• **WHAT IS EXPECTED**
Copy every line of the listing below word for word, leaving out the pictures.

## Begin SUPPLIED RECORDS

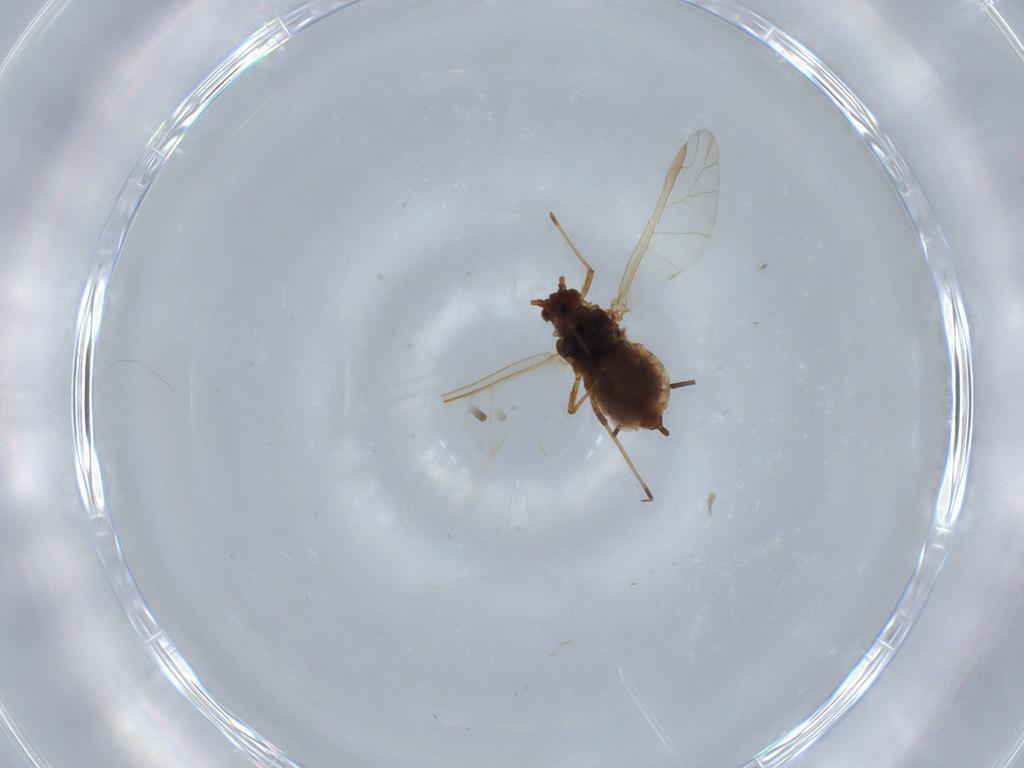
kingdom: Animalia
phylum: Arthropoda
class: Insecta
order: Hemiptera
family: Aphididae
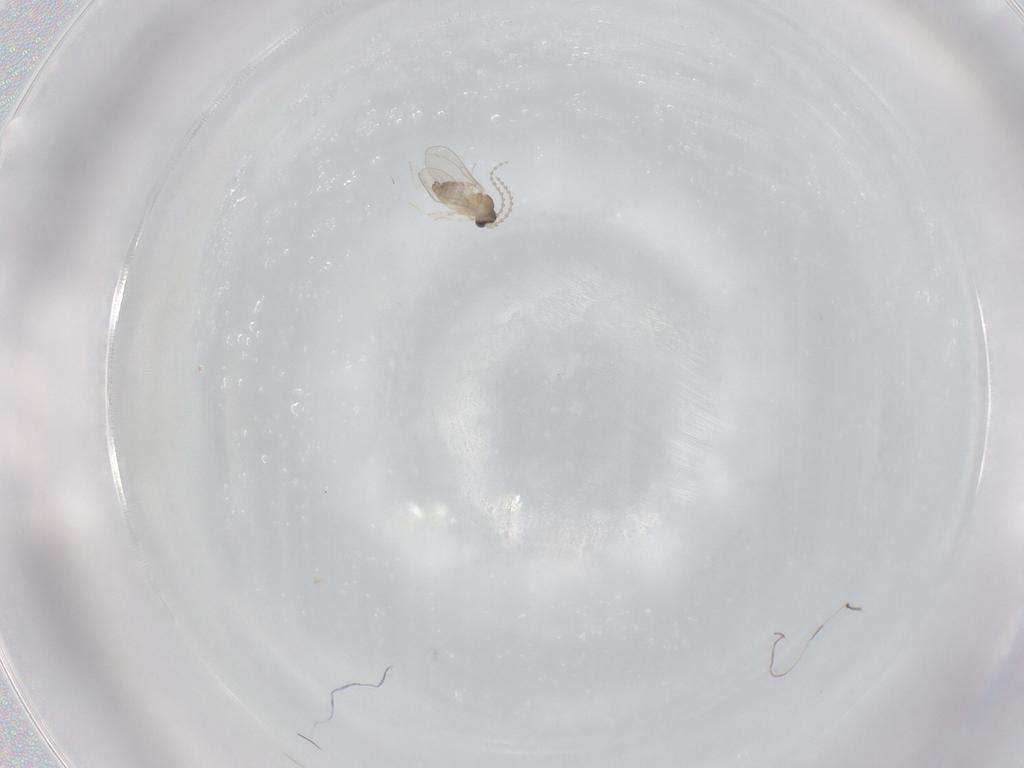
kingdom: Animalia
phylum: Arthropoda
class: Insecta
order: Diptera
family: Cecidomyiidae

## End SUPPLIED RECORDS

• **ANSWER TO THIS TASK**
kingdom: Animalia
phylum: Arthropoda
class: Insecta
order: Hemiptera
family: Aphididae
kingdom: Animalia
phylum: Arthropoda
class: Insecta
order: Diptera
family: Cecidomyiidae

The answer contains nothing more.